» Data for this task
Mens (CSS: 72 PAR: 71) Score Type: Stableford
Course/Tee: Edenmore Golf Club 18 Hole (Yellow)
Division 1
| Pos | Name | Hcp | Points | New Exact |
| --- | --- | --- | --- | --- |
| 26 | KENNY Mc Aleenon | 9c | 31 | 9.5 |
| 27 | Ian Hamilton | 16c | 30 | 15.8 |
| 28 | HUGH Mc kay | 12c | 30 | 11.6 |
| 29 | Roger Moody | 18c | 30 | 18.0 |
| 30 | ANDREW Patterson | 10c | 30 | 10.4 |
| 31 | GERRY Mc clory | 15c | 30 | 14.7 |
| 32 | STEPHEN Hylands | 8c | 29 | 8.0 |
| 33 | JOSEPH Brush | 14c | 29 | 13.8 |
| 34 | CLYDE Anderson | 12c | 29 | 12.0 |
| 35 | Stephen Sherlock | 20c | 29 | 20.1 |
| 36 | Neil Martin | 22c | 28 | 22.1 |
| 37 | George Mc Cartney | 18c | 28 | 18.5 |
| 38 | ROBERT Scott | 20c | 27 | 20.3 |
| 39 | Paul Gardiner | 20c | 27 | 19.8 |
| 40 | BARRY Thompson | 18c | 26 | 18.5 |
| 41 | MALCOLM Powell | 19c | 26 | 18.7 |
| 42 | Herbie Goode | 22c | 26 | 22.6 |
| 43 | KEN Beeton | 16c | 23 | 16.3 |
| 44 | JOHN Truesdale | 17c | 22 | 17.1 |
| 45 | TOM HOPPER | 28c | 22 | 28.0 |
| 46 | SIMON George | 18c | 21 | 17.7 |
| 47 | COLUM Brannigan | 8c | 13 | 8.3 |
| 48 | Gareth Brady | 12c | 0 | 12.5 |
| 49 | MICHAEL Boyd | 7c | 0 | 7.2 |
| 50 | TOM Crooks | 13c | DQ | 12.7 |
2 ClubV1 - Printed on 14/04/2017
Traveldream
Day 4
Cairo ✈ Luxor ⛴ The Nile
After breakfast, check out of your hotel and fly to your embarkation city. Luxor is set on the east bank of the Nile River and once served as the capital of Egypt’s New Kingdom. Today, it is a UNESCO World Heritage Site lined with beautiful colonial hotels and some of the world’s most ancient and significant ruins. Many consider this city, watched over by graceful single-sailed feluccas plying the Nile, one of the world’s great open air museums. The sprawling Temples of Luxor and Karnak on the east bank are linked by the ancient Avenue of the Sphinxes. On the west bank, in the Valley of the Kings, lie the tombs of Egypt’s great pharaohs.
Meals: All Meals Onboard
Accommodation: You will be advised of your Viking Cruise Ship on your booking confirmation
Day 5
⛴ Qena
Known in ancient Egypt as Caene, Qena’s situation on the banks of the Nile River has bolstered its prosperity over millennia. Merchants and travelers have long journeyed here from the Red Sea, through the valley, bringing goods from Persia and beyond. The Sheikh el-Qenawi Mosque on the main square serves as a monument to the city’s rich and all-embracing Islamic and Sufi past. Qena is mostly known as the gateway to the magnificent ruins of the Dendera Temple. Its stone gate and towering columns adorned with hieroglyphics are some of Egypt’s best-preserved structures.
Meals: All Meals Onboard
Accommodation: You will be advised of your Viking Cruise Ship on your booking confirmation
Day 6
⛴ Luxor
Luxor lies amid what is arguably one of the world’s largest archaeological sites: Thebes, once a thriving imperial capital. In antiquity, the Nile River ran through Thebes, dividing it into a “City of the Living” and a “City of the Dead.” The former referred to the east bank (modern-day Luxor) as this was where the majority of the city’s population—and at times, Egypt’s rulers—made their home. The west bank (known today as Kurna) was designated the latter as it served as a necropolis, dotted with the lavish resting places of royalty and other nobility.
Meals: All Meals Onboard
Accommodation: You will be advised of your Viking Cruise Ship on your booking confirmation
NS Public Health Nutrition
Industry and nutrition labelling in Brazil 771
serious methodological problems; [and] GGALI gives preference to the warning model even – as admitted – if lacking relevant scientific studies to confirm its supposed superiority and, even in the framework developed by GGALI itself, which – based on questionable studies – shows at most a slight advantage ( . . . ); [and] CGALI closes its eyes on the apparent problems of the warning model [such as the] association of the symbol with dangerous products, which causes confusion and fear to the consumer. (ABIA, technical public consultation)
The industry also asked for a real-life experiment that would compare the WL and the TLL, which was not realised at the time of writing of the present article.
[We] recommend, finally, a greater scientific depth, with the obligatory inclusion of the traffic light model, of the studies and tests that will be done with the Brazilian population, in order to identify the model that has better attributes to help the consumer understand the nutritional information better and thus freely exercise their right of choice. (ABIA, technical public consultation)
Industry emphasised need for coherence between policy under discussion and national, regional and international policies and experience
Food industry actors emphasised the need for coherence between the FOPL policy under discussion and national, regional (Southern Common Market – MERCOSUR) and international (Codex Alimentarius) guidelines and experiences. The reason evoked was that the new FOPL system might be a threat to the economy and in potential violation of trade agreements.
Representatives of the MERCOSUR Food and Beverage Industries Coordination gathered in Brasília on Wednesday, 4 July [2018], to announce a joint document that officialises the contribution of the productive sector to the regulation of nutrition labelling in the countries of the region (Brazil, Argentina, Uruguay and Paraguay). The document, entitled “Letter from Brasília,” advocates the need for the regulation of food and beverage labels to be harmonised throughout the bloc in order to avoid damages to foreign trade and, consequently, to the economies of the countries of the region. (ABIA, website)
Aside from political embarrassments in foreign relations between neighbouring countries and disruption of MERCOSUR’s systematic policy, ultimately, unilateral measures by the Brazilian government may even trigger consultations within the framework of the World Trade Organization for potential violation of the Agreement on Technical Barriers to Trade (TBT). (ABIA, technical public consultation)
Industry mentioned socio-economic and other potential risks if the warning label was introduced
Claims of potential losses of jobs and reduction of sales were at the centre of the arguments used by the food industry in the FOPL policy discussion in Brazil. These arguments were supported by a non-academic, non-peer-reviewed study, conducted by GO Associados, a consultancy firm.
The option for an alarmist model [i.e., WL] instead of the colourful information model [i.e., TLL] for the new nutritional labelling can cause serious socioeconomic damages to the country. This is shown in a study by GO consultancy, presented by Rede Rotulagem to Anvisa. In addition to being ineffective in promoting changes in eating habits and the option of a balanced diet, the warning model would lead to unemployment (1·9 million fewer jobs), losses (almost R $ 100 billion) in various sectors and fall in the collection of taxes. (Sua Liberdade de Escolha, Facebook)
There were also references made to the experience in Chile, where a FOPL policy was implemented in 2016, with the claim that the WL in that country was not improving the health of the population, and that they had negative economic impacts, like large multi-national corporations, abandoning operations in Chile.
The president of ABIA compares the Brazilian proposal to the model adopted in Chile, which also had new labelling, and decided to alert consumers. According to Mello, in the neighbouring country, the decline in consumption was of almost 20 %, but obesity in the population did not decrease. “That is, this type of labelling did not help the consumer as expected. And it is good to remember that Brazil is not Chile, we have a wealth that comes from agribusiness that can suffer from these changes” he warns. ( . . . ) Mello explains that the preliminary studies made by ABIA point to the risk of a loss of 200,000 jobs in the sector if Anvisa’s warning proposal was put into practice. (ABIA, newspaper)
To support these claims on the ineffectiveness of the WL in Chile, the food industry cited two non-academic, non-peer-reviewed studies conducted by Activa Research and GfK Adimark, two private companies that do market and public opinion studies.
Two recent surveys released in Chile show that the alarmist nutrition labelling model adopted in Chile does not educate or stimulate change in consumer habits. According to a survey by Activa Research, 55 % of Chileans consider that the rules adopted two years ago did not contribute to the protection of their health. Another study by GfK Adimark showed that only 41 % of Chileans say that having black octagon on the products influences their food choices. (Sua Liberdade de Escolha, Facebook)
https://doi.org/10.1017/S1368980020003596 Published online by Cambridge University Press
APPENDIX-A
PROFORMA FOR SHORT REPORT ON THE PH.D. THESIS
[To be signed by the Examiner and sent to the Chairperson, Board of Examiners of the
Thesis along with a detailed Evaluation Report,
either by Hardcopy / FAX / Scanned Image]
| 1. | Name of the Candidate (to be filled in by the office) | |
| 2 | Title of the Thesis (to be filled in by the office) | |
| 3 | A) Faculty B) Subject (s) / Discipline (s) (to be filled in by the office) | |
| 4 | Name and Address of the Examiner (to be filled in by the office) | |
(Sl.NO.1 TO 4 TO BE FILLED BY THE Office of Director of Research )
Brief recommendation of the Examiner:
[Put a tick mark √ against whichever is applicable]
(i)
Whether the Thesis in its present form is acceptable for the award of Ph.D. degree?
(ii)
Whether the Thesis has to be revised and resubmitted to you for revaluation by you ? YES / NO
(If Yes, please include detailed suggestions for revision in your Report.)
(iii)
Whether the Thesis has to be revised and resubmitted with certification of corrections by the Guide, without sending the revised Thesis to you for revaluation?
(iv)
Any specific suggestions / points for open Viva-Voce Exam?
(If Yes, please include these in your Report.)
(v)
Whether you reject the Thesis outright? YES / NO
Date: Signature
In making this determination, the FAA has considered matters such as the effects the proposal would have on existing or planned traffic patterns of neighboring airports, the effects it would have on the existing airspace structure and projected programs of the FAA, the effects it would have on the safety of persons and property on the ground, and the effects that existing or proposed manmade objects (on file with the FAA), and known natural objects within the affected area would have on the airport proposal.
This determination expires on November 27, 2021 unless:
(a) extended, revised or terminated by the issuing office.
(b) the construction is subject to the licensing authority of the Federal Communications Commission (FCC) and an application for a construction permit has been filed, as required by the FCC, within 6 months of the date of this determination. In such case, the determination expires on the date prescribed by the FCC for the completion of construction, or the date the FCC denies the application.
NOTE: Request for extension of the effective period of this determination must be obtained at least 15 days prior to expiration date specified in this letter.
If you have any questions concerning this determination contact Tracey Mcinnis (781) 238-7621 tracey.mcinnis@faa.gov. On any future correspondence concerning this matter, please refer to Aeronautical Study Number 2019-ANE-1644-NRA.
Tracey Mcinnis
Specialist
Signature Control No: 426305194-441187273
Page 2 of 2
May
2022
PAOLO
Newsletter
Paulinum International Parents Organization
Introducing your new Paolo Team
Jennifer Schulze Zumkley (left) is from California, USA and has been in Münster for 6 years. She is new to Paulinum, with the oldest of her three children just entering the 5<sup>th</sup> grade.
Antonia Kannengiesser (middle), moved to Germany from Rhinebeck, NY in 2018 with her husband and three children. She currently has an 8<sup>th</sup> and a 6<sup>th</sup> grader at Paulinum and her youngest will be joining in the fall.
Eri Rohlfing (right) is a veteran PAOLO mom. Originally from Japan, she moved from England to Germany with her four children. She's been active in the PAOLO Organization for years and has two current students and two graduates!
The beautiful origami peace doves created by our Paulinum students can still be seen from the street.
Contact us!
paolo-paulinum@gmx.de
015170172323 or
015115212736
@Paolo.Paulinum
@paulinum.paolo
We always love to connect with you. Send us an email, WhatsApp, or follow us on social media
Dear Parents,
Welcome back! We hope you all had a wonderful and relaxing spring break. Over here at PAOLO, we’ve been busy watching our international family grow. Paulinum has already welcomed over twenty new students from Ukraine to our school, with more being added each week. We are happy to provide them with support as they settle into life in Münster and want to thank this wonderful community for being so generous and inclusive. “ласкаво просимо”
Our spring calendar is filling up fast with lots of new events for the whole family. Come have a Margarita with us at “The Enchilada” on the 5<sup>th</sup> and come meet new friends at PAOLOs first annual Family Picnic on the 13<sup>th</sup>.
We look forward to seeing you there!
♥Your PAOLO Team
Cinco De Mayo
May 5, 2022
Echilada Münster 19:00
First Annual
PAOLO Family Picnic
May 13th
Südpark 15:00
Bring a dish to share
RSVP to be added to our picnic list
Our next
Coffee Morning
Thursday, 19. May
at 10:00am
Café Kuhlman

» Assignment
Out of the data above, give again only the lines starting at the one holding "7c | 0 | 7.2 |" and ending at the one holding "Cairo ✈ Luxor ⛴ The Nile", unchanged.

» Answer space
| 49 | MICHAEL Boyd | 7c | 0 | 7.2 |
| 50 | TOM Crooks | 13c | DQ | 12.7 |
2 ClubV1 - Printed on 14/04/2017
Traveldream
Day 4
Cairo ✈ Luxor ⛴ The Nile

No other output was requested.